Le choix de ce thème découle de l’importance de promouvoir en Afrique un secteur pharmaceutique respectueux des normes internationales, au service de la santé publique des Africains. C’est pour rappeler que le plus important n’est pas la mise à disposition du médicament. Le médicament n’est pas un bien marchand, c’est un bien de santé qui peut soigner comme il peut tuer. Nous souhaitons insister sur ce point important : la réponse aux besoins en matière de santé de la population en Afrique doit absolument se faire dans la qualité. Il y aura donc des experts de très haut niveau, au niveau international, qui interviendront pour permettre aux institutions et aux pharmaciens de faire le point à ce sujet et faire des propositions aux autorités de nos pays pour continuer à développer notre secteur et avoir une meilleure qualité de l’acte pharmaceutique et de la biologie médicale.

Lancement du site web de l’IOPA

À la veille de la 20e édition du Forum pharmaceutique international (FPI), l’Inter Ordre des pharmaciens d’Afrique (IOPA) a lancé son site web. «La création de ce site internet permettra au visiteur d’accéder à l’ensemble des informations concernant les activités de l’IOPA, le compte rendu et la restitution des résolutions du FPI , ainsi que l’ensemble des informations concernant le secteur sanitaire et pharmaceutique ainsi que la législation des pays membres», affirme Lotfi Benbahmed, président de l’IOPA.

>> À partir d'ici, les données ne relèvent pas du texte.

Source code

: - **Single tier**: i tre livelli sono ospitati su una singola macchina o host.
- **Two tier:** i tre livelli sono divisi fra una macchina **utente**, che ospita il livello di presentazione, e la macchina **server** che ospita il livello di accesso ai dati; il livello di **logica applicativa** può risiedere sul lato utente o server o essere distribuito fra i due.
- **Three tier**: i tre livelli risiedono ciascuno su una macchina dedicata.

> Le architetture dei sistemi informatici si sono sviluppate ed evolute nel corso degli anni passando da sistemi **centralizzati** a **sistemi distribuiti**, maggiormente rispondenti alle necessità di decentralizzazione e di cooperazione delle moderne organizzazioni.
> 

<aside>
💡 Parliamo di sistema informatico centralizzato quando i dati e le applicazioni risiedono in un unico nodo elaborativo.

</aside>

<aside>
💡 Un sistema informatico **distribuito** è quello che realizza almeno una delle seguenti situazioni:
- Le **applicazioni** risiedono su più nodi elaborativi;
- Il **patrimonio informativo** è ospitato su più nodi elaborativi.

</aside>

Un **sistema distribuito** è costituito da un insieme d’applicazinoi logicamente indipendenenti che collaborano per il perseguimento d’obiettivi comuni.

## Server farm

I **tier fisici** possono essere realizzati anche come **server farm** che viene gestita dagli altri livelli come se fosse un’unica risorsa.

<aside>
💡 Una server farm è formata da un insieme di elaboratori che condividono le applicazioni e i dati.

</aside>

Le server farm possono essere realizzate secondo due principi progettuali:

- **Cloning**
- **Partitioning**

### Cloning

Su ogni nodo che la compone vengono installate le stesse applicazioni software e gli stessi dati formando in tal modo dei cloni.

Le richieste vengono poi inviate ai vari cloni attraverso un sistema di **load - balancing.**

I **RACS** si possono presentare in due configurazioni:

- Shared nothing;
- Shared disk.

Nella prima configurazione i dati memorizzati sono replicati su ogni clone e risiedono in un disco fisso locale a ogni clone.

Représentant plus de 19 Ordres de différents pays d’Afrique centrale, de l’Ouest et du Maghreb, l’IOPA a pour vocation de rapprocher les pharmaciens des différentes catégories d’exercice et de mettre en place une coopération active, en soutien des pouvoirs publics au profit de la promotion de l’éthique et de la déontologie. L’IOPA œuvre également pour la mise à niveau et l’harmonisation des cadres législatifs et réglementaires, la mise en place des bonnes pratiques, du contrôle de qualité et de l’accréditation, l’adaptation et la labellisation de la formation initiale et continue et pour la lutte contre les médicaments falsifiés, les trafics transfrontaliers et le charlatanisme.